Whistle Stop opens
I wanted to do something that Pea Ridge could be proud of, too.
Passing through the doors of Whistle Stop Cellars in Pea Ridge, it is almost as if one has gone back in time as the ambience of a turn-of-the-century mercantile meets the eye.
Walls are lined with shelves of bottles of wine and other liquors, coolers are on another wall.
The building, originally designed to resemble a 19th century railroad station, sat half empty for years. It has been purchased and restored, a drive-through window added, and the western portion of the building now houses the liquor store.
Walls, shelves and trim in three shades of gray, accented by an antique brick wall sporting freefloating shelves of 100-year-old wood behind wide, 14-foot-long pecan-wood counters invite customers into the store.
A towering dumb waiter made of yellow pine and housing an antique counterweight and flywheel from the 1890s provides a means of transporting product from the ground level to the mezzanine.
“I like old things,” said store developer Shane Perry. “Everything I did was to try to make it like an old store.
“I like to incorporate the old and the new. I like simplicity,” he said.
Hay trolleys from various barns in the Midwest are hung from an I-beam above the wide pecan countertops. Silver-tipped light bulbs replicate old light bulbs.
A five-door cooler with craft beer, Miller and Coors products (premium brands), AnheuserBusch, singles, is on the east wall. There is a cooler built for a customer to walk into to shop for large cases. There is another cooler with chilled wine and cold, ready-to-drink products such as wine and wine coolers.
“I built the mezzanine above the cooler,” Perry said. A small office is also on that upper level.
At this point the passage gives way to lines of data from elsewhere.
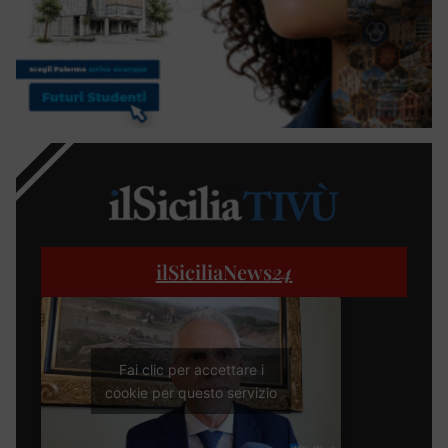
ilSiciliaNews
24
Fai clic per accettare i
cookie per questo servizio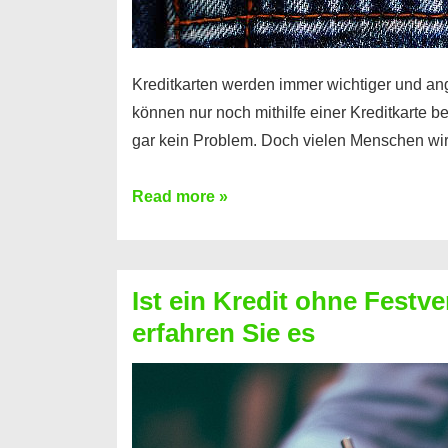
Kreditkarten werden immer wichtiger und an
können nur noch mithilfe einer Kreditkarte be
gar kein Problem. Doch vielen Menschen wir
Kreditkarte
Read more »
ohne
Schufa
–
Ist ein Kredit ohne Festve
Prepaid
erfahren Sie es
ist
nicht
nur
für
Ihr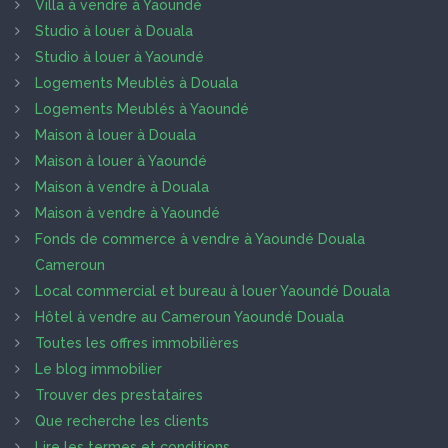
Villa à vendre à Yaoundé
Studio à louer à Douala
Studio à louer à Yaoundé
Logements Meublés à Douala
Logements Meublés à Yaoundé
Maison à louer à Douala
Maison à louer à Yaoundé
Maison à vendre à Douala
Maison à vendre à Yaoundé
Fonds de commerce à vendre à Yaoundé Douala
Cameroun
Local commercial et bureau à louer Yaoundé Douala
Hôtel à vendre au Cameroun Yaoundé Douala
Toutes les offres immobilières
Le blog immobilier
Trouver des prestataires
Que recherche les clients
Lire les termes et conditions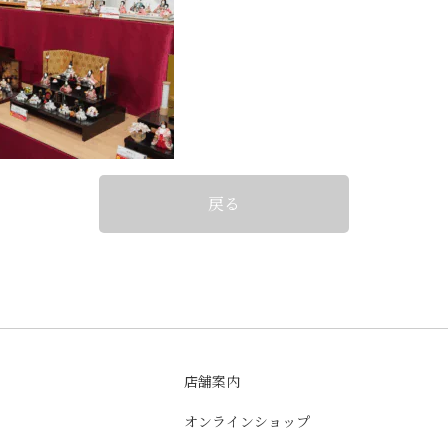
戻る
店舗案内
オンラインショップ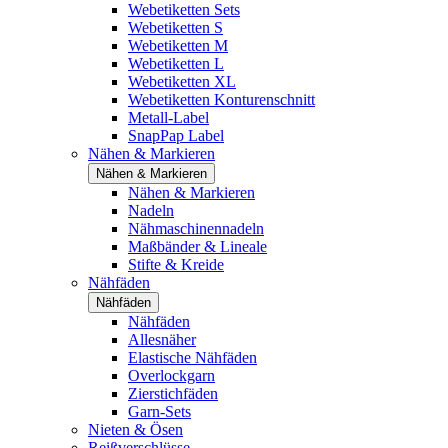
Webetiketten Sets
Webetiketten S
Webetiketten M
Webetiketten L
Webetiketten XL
Webetiketten Konturenschnitt
Metall-Label
SnapPap Label
Nähen & Markieren
Nähen & Markieren
Nähen & Markieren
Nadeln
Nähmaschinennadeln
Maßbänder & Lineale
Stifte & Kreide
Nähfäden
Nähfäden
Nähfäden
Allesnäher
Elastische Nähfäden
Overlockgarn
Zierstichfäden
Garn-Sets
Nieten & Ösen
Reißverschlüsse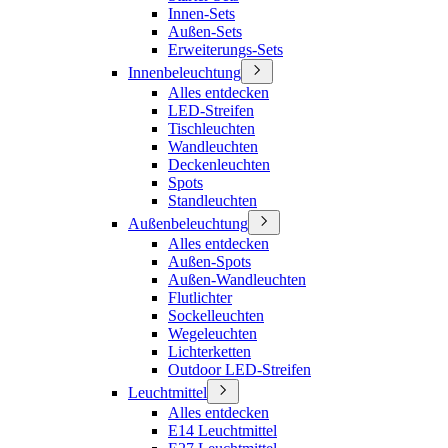
Innen-Sets
Außen-Sets
Erweiterungs-Sets
Innenbeleuchtung
Alles entdecken
LED-Streifen
Tischleuchten
Wandleuchten
Deckenleuchten
Spots
Standleuchten
Außenbeleuchtung
Alles entdecken
Außen-Spots
Außen-Wandleuchten
Flutlichter
Sockelleuchten
Wegeleuchten
Lichterketten
Outdoor LED-Streifen
Leuchtmittel
Alles entdecken
E14 Leuchtmittel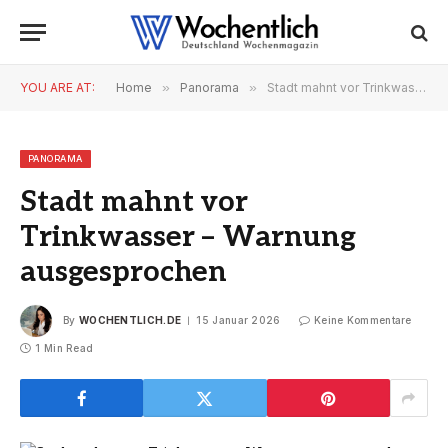
YOU ARE AT:
Home
»
Panorama
»
Stadt mahnt vor Trinkwasser – Warnung ausgesprochen
PANORAMA
Stadt mahnt vor
Trinkwasser – Warnung
ausgesprochen
By
WOCHENTLICH.DE
15 Januar 2026
Keine Kommentare
1 Min Read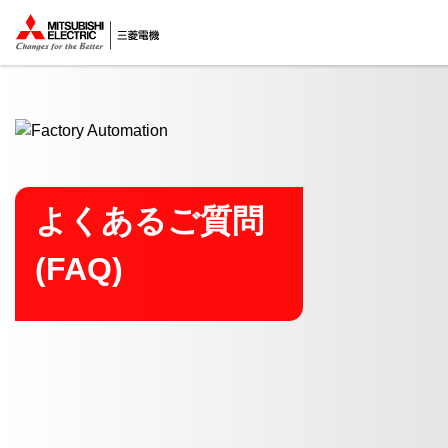
ここから本文
よくあるご質問
(FAQ)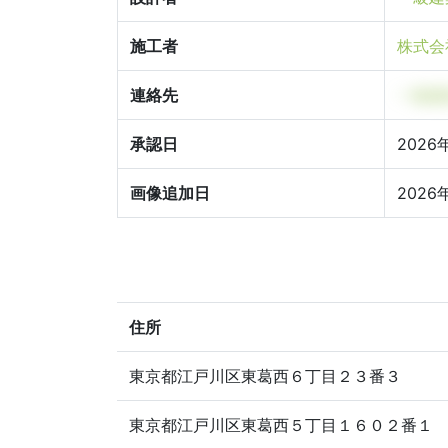
施工者
株式会
連絡先
一級建
承認日
2026
画像追加日
2026
住所
東京都江戸川区東葛西６丁目２３番３
東京都江戸川区東葛西５丁目１６０２番１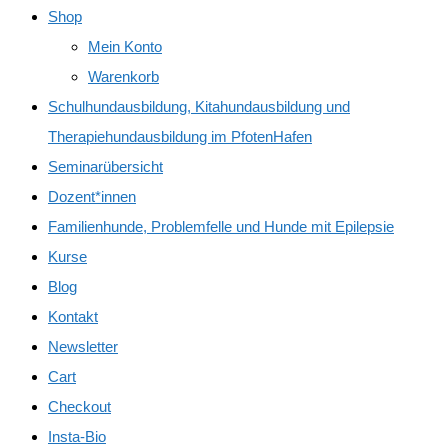
Shop
Mein Konto
Warenkorb
Schulhundausbildung, Kitahundausbildung und
Therapiehundausbildung im PfotenHafen
Seminarübersicht
Dozent*innen
Familienhunde, Problemfelle und Hunde mit Epilepsie
Kurse
Blog
Kontakt
Newsletter
Cart
Checkout
Insta-Bio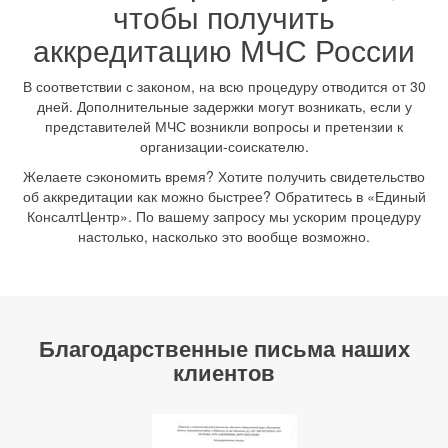
чтобы получить
аккредитацию МЧС России
В соответствии с законом, на всю процедуру отводится от 30
дней. Дополнительные задержки могут возникать, если у
представителей МЧС возникли вопросы и претензии к
организации-соискателю.
Желаете сэкономить время? Хотите получить свидетельство
об аккредитации как можно быстрее? Обратитесь в «Единый
КонсалтЦентр». По вашему запросу мы ускорим процедуру
настолько, насколько это вообще возможно.
Благодарственные письма наших
клиентов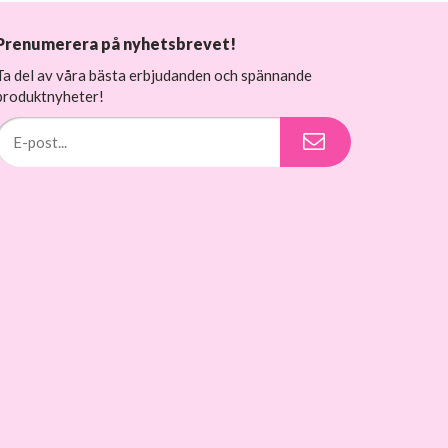
Prenumerera på nyhetsbrevet!
Ta del av våra bästa erbjudanden och spännande
produktnyheter!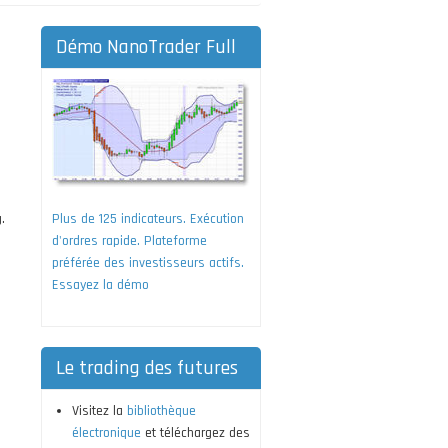
Démo NanoTrader Full
.
Plus de 125 indicateurs. Exécution
d'ordres rapide. Plateforme
préférée des investisseurs actifs.
Essayez la démo
Le trading des futures
Visitez la
bibliothèque
électronique
et téléchargez des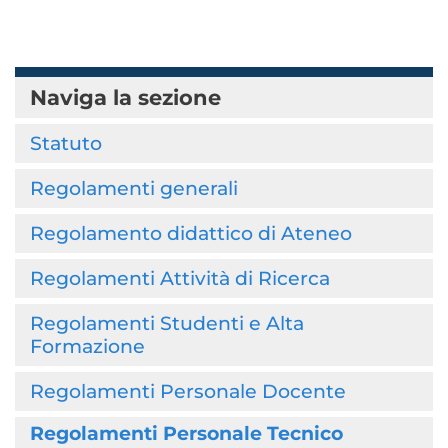
Naviga la sezione
Statuto
Regolamenti generali
Regolamento didattico di Ateneo
Regolamenti Attività di Ricerca
Regolamenti Studenti e Alta
Formazione
Regolamenti Personale Docente
Regolamenti Personale Tecnico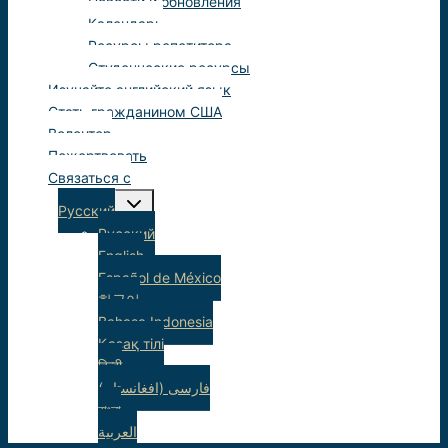
Новости и обновления
Календарь
Ресурсы репетитора
Студенческие ресурсы
Изучайте английский язык
Стать гражданином США
Волонтер
Пожертвовать
Связаться с
Переключить
Русский
детское
меню
Русский
English
Español de México
한국어
Bahasa Indonesia
Қазақ тілі
हिन्दी
(فارسی (افغانستان
বাংলা
العربية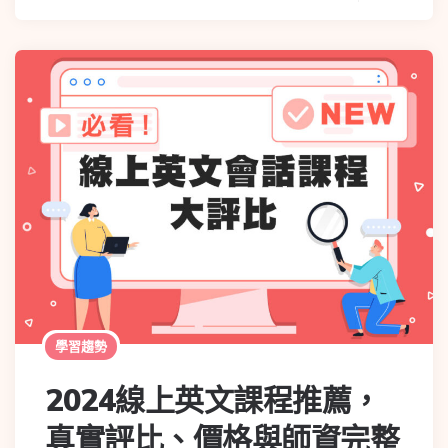
學習趨勢
2024線上英文課程推薦，
真實評比、價格與師資完整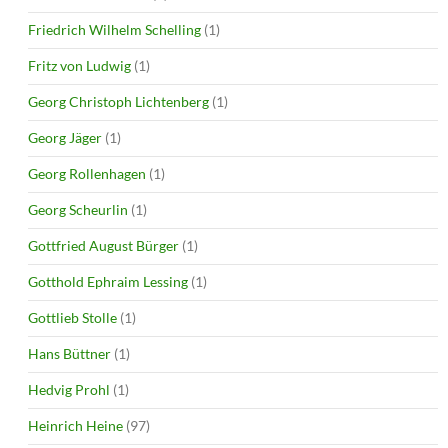
Friedrich Wilhelm Schelling
(1)
Fritz von Ludwig
(1)
Georg Christoph Lichtenberg
(1)
Georg Jäger
(1)
Georg Rollenhagen
(1)
Georg Scheurlin
(1)
Gottfried August Bürger
(1)
Gotthold Ephraim Lessing
(1)
Gottlieb Stolle
(1)
Hans Büttner
(1)
Hedvig Prohl
(1)
Heinrich Heine
(97)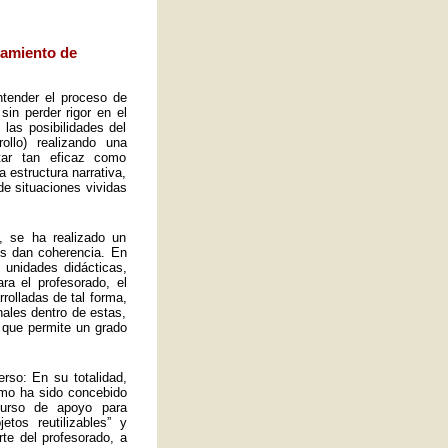
eamiento de
ntender el proceso de
sin perder rigor en el
las posibilidades del
ollo) realizando una
tar tan eficaz como
a estructura narrativa,
de situaciones vividas
, se ha realizado un
es dan coherencia. En
s unidades didácticas,
ra el profesorado, el
rolladas de tal forma,
ales dentro de estas,
 que permite un grado
rso: En su totalidad,
omo ha sido concebido
curso de apoyo para
tos reutilizables” y
rte del profesorado, a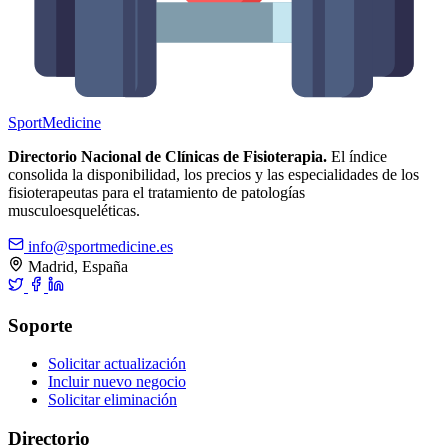
Sport
Medicine
Directorio Nacional de Clínicas de Fisioterapia.
El índice
consolida la disponibilidad, los precios y las especialidades de los
fisioterapeutas para el tratamiento de patologías
musculoesqueléticas.
info@sportmedicine.es
Madrid, España
Soporte
Solicitar actualización
Incluir nuevo negocio
Solicitar eliminación
Directorio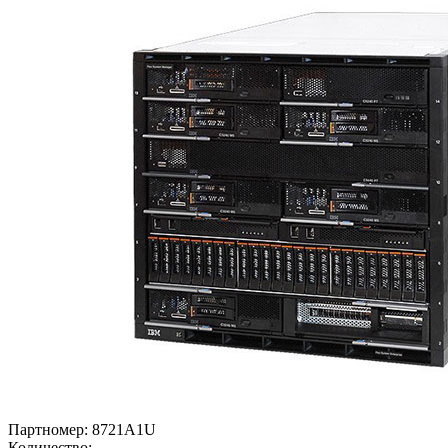
Партномер:
8721A1U
Количество: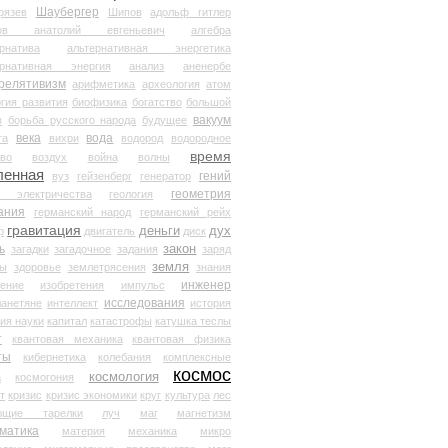
Шаубергер
рязев
Шипов
адольф гитлер
мов анатолий евгеньевич
алгебра
рнатива
альтернативная энергетика
ернативная энергия
анализ
аненербе
релятивизм
арифметика
археология
атом
гия развития
биофизика
богатство
большой
вакуум
в
борьба русского народа
будущее
века
вода
та
вихри
водород
водородное
время
иво
воздух
война
волны
ленная
гений
вуз
гейзенберг
генератор
геометрия
й электричества
геология
ания
германский народ
германский рейх
гравитация
деньги
дух
р
двигатель
диск
ь
закон
загадки
загадочное
задания
заряд
земля
ды
здоровье
землетрясения
знания
инженер
чение
изобретения
импульс
исследования
ланетяне
интеллект
история
ия науки
капитал
катастрофы
катушка теслы
т
квантовая механика
квантовая физика
ты
кибернетика
колебания
комплексные
космос
космология
а
космогония
т
кризис
кризис экономики
круг
культура
лес
ющие тарелки
луч
маг
магнетизм
матика
материя
механика
микро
The 14-foot pecan countertop and shorter tasting bar countertop were created from spalted pecan — wood colored by fungi. The pecan wood, heart and sap wood, was found in a mill in the White River bottoms river valley. The marks from the circular saws are visible as Perry asked that the marks not be planed out. Rick Whitaker, of Pea Ridge, did the wood work in the store. The countertops were oiled with six coats of oil and then topped with two coats of wax, Perry said.
Two 11-foot industrial rolling ladders by the Putnam Ladder Co. were found in an AT&T switching station in New York.
Perry said the store manager is Jason Giess.
Products available include “beer, wine and spirits,” Perry said, adding that he is attempting to mark prices as close as possible to nearby liquor stores. “Taxes are more in Arkansas,” he said, “but we offer service, convenience and keep your dollars in your own community.”
Perry also credited architect Dwight Callaway of Bentonville with much of the design.
“I wanted to do something that Pea Ridge could be proud of, too,” he said.